■ EXERCISE TASK
Carry on the blog post about web scraping with Import.io, picking up right after its last sentence.

Friday, February 27, 2015

Answer: Finding things with additional property limits (beginning web scraping)

In this week's Challenge ... 

I asked two questions that seem different, but are really both examples of web scraping.  When I realized they could both be done using the same tool... well, that's too much of a chance to demonstration how to use web scraping in your day-to-day SearchResearch! 

I asked these questions which are both "can you grab this data from a web site, and then make these charts?"





1.  Can you find (or create) a table of 50 summer internship positions in cities that are in Silicon Valley, and not in San Francisco?  Ideally, you'd make an interactive map (like the one above), where you can click on the red button and read about the internship.  



2.  Can you make a chart like this one showing the price distribution of all the sofas in the Ikea catalog?  (With the current catalog data.)  
 





In the comments, Ramón got us off to a good start by pointing out that both of these problems required grabbing data from websites, which he pointed out is called "web scraping."  That's how I started this Challenge solution as well, by searching for web scraping tools.  (I'll write another post about web scraping generally... but this is what I did for this Challenge.)

     [ web scraping tool ] 

As you can see, there are many, many tools to do this--I just chose the first one, Import.io, as a handy way to scrape the internship data and the Ikea catalog.

Web scraping is just having a program extract data from a web page.  In the case of Import.io, you just hand it a URL and it pretty much just hands back a CSV file with the data in it.

■ DATA
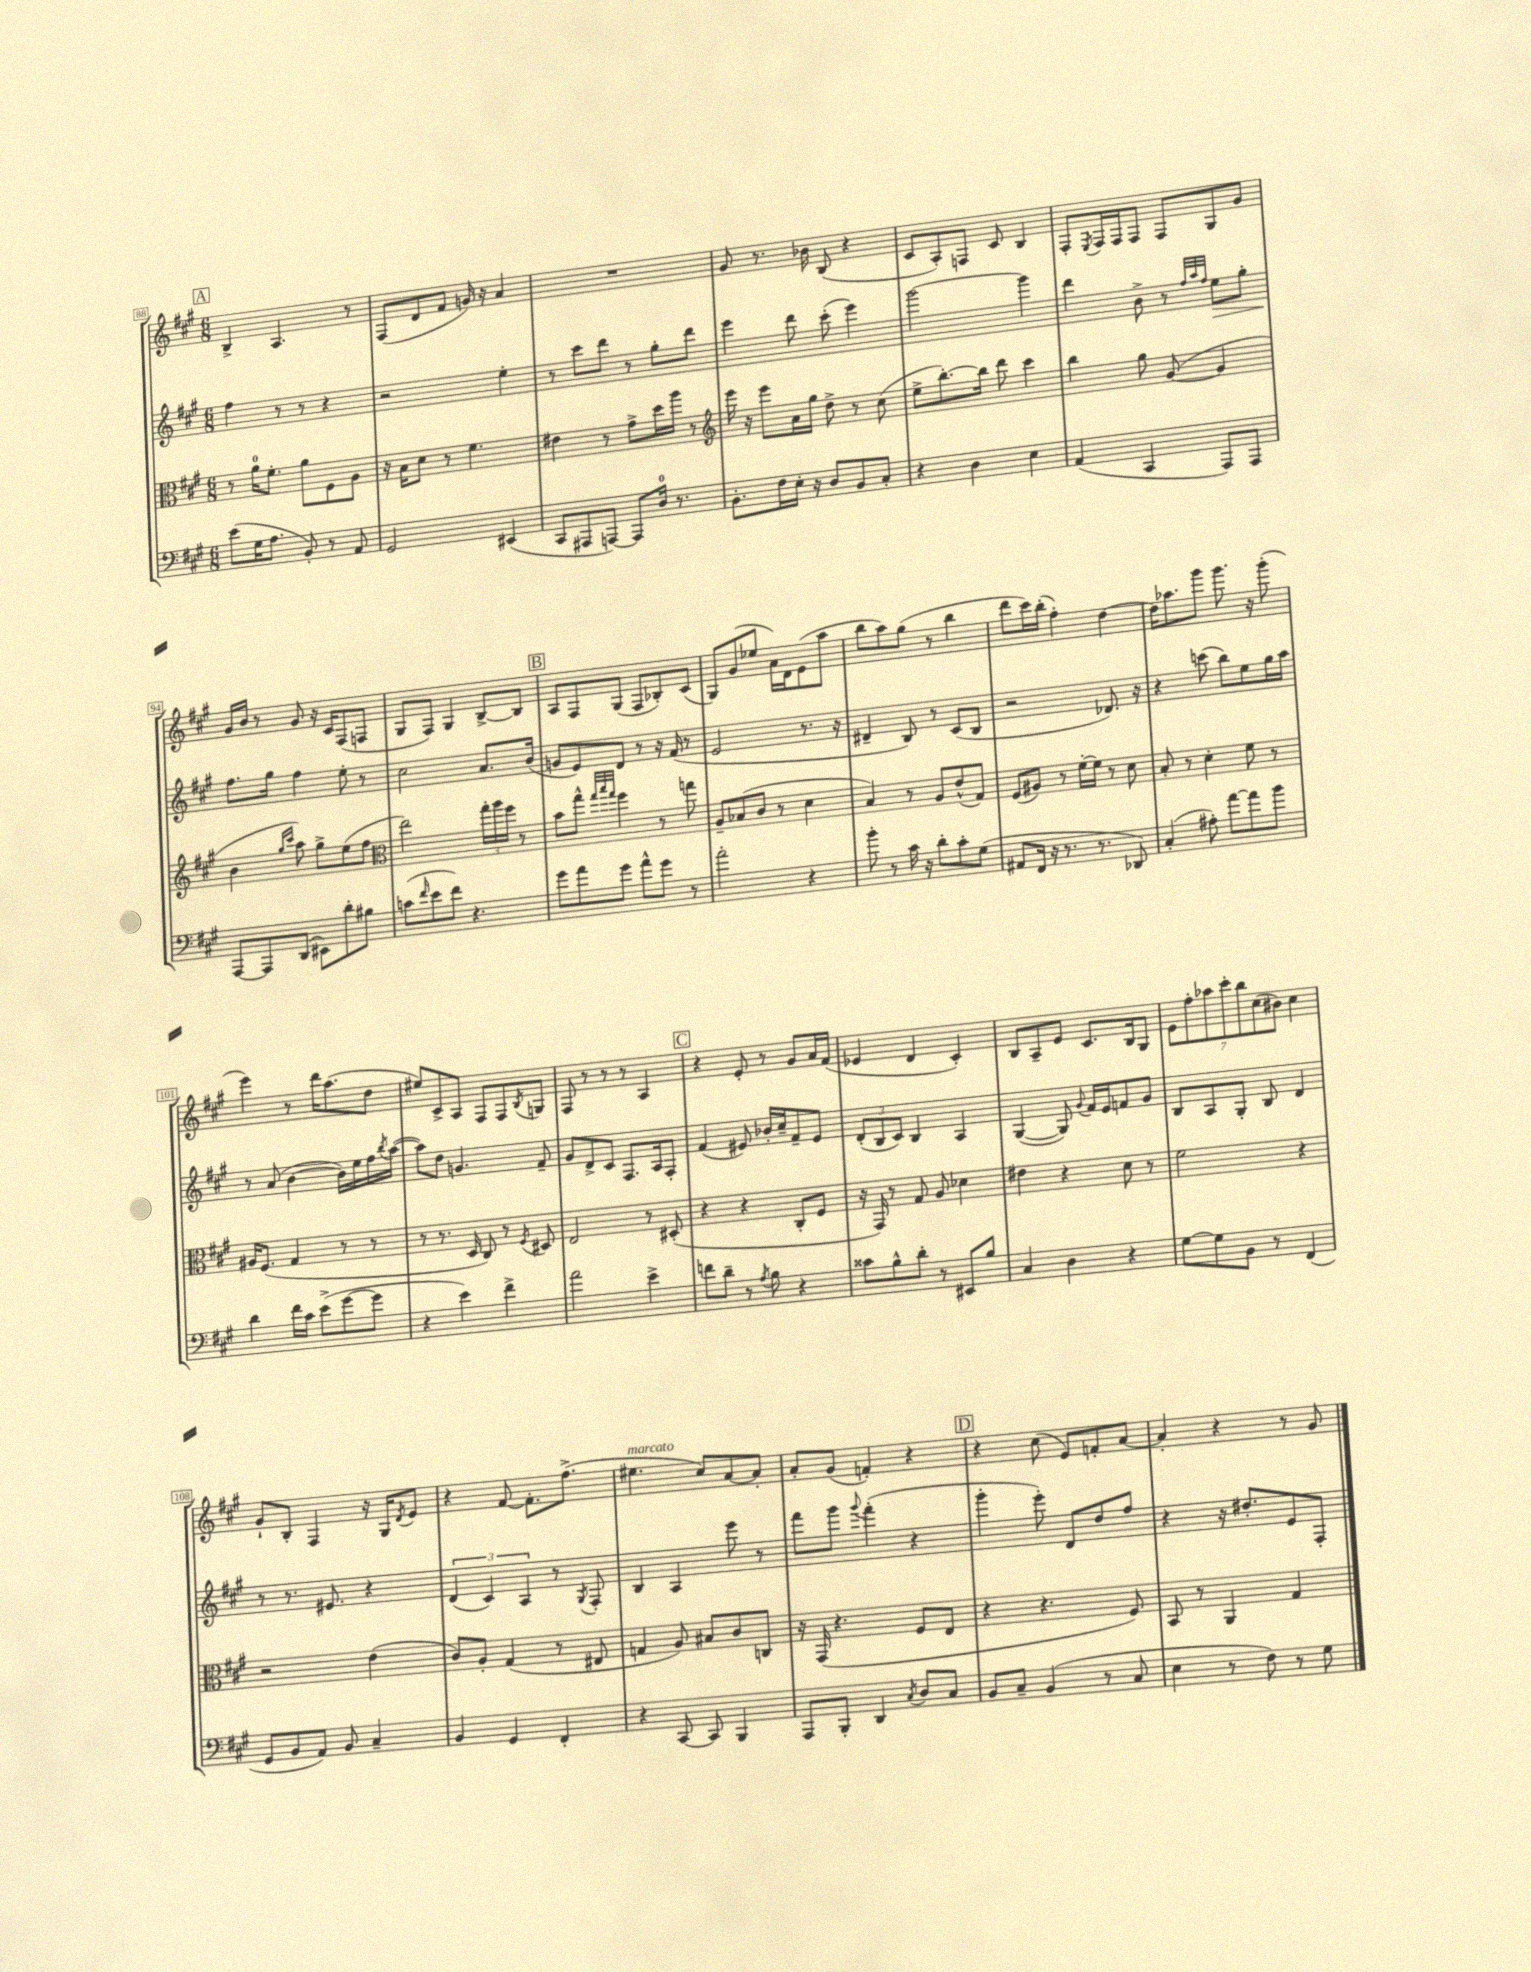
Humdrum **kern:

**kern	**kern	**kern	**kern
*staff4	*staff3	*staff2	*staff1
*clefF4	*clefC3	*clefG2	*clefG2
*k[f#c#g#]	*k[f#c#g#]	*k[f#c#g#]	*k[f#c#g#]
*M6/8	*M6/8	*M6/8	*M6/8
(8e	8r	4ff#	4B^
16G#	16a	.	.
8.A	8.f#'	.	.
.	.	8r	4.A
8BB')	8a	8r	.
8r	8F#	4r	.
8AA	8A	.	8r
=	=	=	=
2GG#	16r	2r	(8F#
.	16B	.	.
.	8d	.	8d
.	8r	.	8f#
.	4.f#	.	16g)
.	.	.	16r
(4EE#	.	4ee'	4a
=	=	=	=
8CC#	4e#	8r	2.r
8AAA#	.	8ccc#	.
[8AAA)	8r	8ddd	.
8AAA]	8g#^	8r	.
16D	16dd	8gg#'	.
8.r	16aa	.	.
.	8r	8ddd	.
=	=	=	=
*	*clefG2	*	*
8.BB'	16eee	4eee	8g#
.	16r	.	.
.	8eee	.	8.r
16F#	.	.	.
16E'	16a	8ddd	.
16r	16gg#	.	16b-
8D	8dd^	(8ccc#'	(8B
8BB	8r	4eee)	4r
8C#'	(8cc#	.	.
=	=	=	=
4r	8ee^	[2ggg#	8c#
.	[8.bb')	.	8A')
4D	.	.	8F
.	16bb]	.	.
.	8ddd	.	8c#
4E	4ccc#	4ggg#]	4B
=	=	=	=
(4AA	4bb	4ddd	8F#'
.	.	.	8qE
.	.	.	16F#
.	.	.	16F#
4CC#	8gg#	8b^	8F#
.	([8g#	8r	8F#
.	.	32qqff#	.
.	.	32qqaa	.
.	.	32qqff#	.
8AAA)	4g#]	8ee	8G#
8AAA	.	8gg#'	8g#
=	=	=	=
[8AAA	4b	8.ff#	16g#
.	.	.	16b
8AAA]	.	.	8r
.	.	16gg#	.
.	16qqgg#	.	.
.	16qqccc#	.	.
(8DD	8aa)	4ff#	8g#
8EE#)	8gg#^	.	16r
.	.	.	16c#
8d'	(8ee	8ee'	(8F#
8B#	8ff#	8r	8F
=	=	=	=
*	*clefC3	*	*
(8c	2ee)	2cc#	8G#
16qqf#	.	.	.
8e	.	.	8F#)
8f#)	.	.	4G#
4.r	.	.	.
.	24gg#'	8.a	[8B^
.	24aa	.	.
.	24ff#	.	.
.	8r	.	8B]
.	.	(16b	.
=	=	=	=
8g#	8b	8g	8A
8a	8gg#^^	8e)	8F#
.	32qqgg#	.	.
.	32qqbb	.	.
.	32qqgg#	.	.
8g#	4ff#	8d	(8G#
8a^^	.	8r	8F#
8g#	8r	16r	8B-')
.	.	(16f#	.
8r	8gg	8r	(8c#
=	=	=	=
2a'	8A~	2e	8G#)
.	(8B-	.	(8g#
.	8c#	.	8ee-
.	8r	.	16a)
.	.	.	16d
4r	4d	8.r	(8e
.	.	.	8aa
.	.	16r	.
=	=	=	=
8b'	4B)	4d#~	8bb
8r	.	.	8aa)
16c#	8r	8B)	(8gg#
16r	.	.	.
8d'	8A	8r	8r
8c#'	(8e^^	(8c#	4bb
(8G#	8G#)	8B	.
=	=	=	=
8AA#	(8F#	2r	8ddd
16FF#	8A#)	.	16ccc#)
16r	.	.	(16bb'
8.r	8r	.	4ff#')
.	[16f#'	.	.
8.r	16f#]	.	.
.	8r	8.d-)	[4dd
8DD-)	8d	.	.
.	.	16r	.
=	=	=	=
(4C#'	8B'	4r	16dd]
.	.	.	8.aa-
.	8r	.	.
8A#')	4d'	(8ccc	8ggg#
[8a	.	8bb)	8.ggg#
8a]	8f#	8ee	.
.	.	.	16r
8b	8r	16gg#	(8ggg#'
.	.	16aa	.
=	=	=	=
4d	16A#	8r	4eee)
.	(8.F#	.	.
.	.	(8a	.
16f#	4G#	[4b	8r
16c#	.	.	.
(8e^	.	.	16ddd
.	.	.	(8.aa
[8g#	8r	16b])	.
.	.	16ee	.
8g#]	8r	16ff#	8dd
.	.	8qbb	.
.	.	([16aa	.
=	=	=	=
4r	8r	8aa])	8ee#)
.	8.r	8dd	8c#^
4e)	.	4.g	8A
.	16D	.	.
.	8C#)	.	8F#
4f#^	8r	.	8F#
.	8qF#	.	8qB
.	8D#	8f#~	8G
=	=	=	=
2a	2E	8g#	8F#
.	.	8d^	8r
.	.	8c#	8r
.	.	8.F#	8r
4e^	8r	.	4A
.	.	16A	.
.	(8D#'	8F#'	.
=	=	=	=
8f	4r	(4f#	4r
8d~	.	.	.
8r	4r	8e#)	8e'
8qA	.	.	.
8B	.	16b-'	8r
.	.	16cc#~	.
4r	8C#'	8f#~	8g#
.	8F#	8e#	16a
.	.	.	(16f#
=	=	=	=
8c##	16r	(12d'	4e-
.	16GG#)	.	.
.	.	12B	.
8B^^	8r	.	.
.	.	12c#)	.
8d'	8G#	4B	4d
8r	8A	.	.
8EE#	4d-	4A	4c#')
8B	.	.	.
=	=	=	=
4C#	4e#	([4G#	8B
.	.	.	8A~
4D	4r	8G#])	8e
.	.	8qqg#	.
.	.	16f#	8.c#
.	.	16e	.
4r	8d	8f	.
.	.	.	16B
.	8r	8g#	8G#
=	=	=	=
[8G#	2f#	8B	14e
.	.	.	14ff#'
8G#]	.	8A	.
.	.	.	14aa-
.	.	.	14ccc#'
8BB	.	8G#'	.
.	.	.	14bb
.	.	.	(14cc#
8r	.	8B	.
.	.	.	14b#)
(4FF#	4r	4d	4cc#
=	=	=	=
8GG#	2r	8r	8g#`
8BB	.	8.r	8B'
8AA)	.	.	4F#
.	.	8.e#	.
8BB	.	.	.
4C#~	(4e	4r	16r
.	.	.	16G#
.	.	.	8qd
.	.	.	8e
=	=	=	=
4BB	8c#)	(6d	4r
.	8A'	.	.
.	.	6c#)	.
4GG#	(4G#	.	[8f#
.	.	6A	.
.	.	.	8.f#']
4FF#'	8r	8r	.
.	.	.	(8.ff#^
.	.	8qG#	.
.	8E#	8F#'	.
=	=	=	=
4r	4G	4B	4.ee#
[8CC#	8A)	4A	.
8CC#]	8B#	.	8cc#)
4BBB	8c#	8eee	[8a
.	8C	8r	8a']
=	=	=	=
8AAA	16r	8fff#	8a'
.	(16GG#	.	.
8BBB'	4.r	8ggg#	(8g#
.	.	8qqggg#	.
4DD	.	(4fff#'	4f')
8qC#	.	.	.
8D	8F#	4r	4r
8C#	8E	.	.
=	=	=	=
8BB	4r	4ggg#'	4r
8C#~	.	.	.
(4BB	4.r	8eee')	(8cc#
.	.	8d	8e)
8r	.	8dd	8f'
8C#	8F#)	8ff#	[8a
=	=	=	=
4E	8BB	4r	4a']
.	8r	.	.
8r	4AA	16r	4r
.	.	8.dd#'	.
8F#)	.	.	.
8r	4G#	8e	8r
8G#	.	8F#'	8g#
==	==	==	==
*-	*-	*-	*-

■ RESPONSE TO THE EXERCISE
So, for the first Challenge (finding cities with internships about "big data" that are in the Bay Area, but not in SF), we first have to find a web site that has internships listed.  My query to find them was:

     [ summer internships Mountain View ] 

Why Mountain View in the query?  Because it's pretty centrally located (and it's where I go to work everyday, so I have a local's interest), and I know there are a lot of large companies there with internship possibilities.

Looking at the list of results, I found Indeed.com, Jobs.com,  InternMatch.com (and many others).

I decided to scrape the LinkedIn.com listings--again, because they're just down the street, and I happen to known they have a large interest in "big data" topics.

Their jobs site is:  www.linkedin.com/job/  -- I just filled out the form for internships near Mountain View on the topic of "big data" and found a nice set of results.



Note that I set the "Location" filter to be "Mountain View" (I could have set it to any city in the Valley).  

To scrape this data, I just grab the URL from the page:

https://www.linkedin.com/job/intern-%22big-data%22-jobs-mountain-view-ca/?sort=relevance&page_num=2&trk=jserp_pagination_2

And drop that into Import.IO -- and let it scrape out the data.



At the bottom of the Import.IO page there's a "Download..." option.  I saved this data to a CSV file, and then imported that into a Google Spreadsheet, which gave me: 





As you probably noticed, this is only 25 positions.  I can easily go to the "next page" of results on the LinkedIn site, copy the URL, drop that into Import.IO and repeat.  I did this, and appended the results to the bottom of the spreadsheet.  (Shared spreadsheet link.) 

In the spreadsheet you can see that I copied all of the city names and put them into Sheet 3 ("Cities").  I did a quick cleanup there, and created a second column "CityName" so I could then pull this spreadsheet into a new My Map.  But FIRST I copied all of the Cities and CityNames into another spreadsheet  with JUST the names of the cities in it.  (Why?  Because My Maps doesn't like to import spreadsheets with special characters in the columns.  A fast workaround is to just make a new sheet with just the data--the city names--that I care about.)  

So.. my new (city names only) spreadsheet looks like this: 




And when you import that into a My Map, you get this map




Note that there are many more cities in the spreadsheet than are shown here--there are a lot of duplicates.  (I guess we could have looked-up the street addresses for each business, but that's too much like real work.)  



And now that you know this method....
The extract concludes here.